Data -
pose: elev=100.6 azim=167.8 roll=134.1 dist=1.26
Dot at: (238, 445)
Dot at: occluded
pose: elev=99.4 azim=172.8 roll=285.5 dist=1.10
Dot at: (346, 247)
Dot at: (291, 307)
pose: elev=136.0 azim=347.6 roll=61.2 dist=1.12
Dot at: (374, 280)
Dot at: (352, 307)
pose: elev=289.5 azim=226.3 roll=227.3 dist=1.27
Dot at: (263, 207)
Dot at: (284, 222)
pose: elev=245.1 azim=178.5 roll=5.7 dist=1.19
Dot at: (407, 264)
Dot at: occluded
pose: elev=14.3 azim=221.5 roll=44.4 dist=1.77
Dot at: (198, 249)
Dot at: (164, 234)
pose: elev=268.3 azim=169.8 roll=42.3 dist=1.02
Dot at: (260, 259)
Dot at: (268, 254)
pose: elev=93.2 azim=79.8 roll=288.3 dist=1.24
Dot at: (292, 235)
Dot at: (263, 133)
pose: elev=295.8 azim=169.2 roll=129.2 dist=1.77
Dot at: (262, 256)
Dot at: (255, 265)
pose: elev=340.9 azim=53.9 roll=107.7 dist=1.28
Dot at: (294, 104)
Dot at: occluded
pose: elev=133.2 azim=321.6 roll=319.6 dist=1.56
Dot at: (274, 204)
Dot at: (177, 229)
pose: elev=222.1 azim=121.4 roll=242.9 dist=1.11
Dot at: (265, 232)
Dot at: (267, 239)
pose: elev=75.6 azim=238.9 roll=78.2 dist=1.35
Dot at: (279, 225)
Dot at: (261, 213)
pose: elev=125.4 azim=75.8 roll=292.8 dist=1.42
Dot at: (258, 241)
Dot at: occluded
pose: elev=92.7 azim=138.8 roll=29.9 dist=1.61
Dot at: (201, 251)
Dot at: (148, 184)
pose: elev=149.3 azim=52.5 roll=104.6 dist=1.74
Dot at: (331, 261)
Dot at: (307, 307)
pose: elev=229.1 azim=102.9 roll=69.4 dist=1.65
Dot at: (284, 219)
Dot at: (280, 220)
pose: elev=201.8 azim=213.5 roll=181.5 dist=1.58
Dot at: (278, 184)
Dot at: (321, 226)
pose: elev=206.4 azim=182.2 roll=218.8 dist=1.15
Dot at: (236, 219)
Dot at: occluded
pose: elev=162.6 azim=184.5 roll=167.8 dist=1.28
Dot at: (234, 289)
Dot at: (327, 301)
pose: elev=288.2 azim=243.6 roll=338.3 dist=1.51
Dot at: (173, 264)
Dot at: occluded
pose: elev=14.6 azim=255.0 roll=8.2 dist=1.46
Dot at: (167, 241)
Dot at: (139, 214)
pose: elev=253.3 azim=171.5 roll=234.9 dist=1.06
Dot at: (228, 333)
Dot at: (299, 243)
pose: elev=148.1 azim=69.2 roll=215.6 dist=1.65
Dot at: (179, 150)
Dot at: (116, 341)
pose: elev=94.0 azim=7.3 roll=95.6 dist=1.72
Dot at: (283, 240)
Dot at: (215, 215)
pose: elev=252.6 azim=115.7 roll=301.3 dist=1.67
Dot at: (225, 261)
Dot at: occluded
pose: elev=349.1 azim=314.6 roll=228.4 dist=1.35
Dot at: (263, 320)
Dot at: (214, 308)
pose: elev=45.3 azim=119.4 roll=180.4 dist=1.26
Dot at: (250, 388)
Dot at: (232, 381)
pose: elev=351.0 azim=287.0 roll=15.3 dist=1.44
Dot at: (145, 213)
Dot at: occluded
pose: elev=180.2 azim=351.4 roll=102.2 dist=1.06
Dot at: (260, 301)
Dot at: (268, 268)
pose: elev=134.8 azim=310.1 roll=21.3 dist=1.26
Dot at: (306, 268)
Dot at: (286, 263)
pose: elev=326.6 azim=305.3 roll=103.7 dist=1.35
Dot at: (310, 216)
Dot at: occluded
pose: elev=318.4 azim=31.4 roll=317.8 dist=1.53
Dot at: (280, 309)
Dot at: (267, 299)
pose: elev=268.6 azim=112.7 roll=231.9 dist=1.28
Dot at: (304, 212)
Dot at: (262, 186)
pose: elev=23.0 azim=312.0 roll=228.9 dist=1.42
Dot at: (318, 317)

Exercise - Rewrite the lines above as a numbered list, omitting any blank lines.

Complete response -
1. pose: elev=100.6 azim=167.8 roll=134.1 dist=1.26
2. Dot at: (238, 445)
3. Dot at: occluded
4. pose: elev=99.4 azim=172.8 roll=285.5 dist=1.10
5. Dot at: (346, 247)
6. Dot at: (291, 307)
7. pose: elev=136.0 azim=347.6 roll=61.2 dist=1.12
8. Dot at: (374, 280)
9. Dot at: (352, 307)
10. pose: elev=289.5 azim=226.3 roll=227.3 dist=1.27
11. Dot at: (263, 207)
12. Dot at: (284, 222)
13. pose: elev=245.1 azim=178.5 roll=5.7 dist=1.19
14. Dot at: (407, 264)
15. Dot at: occluded
16. pose: elev=14.3 azim=221.5 roll=44.4 dist=1.77
17. Dot at: (198, 249)
18. Dot at: (164, 234)
19. pose: elev=268.3 azim=169.8 roll=42.3 dist=1.02
20. Dot at: (260, 259)
21. Dot at: (268, 254)
22. pose: elev=93.2 azim=79.8 roll=288.3 dist=1.24
23. Dot at: (292, 235)
24. Dot at: (263, 133)
25. pose: elev=295.8 azim=169.2 roll=129.2 dist=1.77
26. Dot at: (262, 256)
27. Dot at: (255, 265)
28. pose: elev=340.9 azim=53.9 roll=107.7 dist=1.28
29. Dot at: (294, 104)
30. Dot at: occluded
31. pose: elev=133.2 azim=321.6 roll=319.6 dist=1.56
32. Dot at: (274, 204)
33. Dot at: (177, 229)
34. pose: elev=222.1 azim=121.4 roll=242.9 dist=1.11
35. Dot at: (265, 232)
36. Dot at: (267, 239)
37. pose: elev=75.6 azim=238.9 roll=78.2 dist=1.35
38. Dot at: (279, 225)
39. Dot at: (261, 213)
40. pose: elev=125.4 azim=75.8 roll=292.8 dist=1.42
41. Dot at: (258, 241)
42. Dot at: occluded
43. pose: elev=92.7 azim=138.8 roll=29.9 dist=1.61
44. Dot at: (201, 251)
45. Dot at: (148, 184)
46. pose: elev=149.3 azim=52.5 roll=104.6 dist=1.74
47. Dot at: (331, 261)
48. Dot at: (307, 307)
49. pose: elev=229.1 azim=102.9 roll=69.4 dist=1.65
50. Dot at: (284, 219)
51. Dot at: (280, 220)
52. pose: elev=201.8 azim=213.5 roll=181.5 dist=1.58
53. Dot at: (278, 184)
54. Dot at: (321, 226)
55. pose: elev=206.4 azim=182.2 roll=218.8 dist=1.15
56. Dot at: (236, 219)
57. Dot at: occluded
58. pose: elev=162.6 azim=184.5 roll=167.8 dist=1.28
59. Dot at: (234, 289)
60. Dot at: (327, 301)
61. pose: elev=288.2 azim=243.6 roll=338.3 dist=1.51
62. Dot at: (173, 264)
63. Dot at: occluded
64. pose: elev=14.6 azim=255.0 roll=8.2 dist=1.46
65. Dot at: (167, 241)
66. Dot at: (139, 214)
67. pose: elev=253.3 azim=171.5 roll=234.9 dist=1.06
68. Dot at: (228, 333)
69. Dot at: (299, 243)
70. pose: elev=148.1 azim=69.2 roll=215.6 dist=1.65
71. Dot at: (179, 150)
72. Dot at: (116, 341)
73. pose: elev=94.0 azim=7.3 roll=95.6 dist=1.72
74. Dot at: (283, 240)
75. Dot at: (215, 215)
76. pose: elev=252.6 azim=115.7 roll=301.3 dist=1.67
77. Dot at: (225, 261)
78. Dot at: occluded
79. pose: elev=349.1 azim=314.6 roll=228.4 dist=1.35
80. Dot at: (263, 320)
81. Dot at: (214, 308)
82. pose: elev=45.3 azim=119.4 roll=180.4 dist=1.26
83. Dot at: (250, 388)
84. Dot at: (232, 381)
85. pose: elev=351.0 azim=287.0 roll=15.3 dist=1.44
86. Dot at: (145, 213)
87. Dot at: occluded
88. pose: elev=180.2 azim=351.4 roll=102.2 dist=1.06
89. Dot at: (260, 301)
90. Dot at: (268, 268)
91. pose: elev=134.8 azim=310.1 roll=21.3 dist=1.26
92. Dot at: (306, 268)
93. Dot at: (286, 263)
94. pose: elev=326.6 azim=305.3 roll=103.7 dist=1.35
95. Dot at: (310, 216)
96. Dot at: occluded
97. pose: elev=318.4 azim=31.4 roll=317.8 dist=1.53
98. Dot at: (280, 309)
99. Dot at: (267, 299)
100. pose: elev=268.6 azim=112.7 roll=231.9 dist=1.28
101. Dot at: (304, 212)
102. Dot at: (262, 186)
103. pose: elev=23.0 azim=312.0 roll=228.9 dist=1.42
104. Dot at: (318, 317)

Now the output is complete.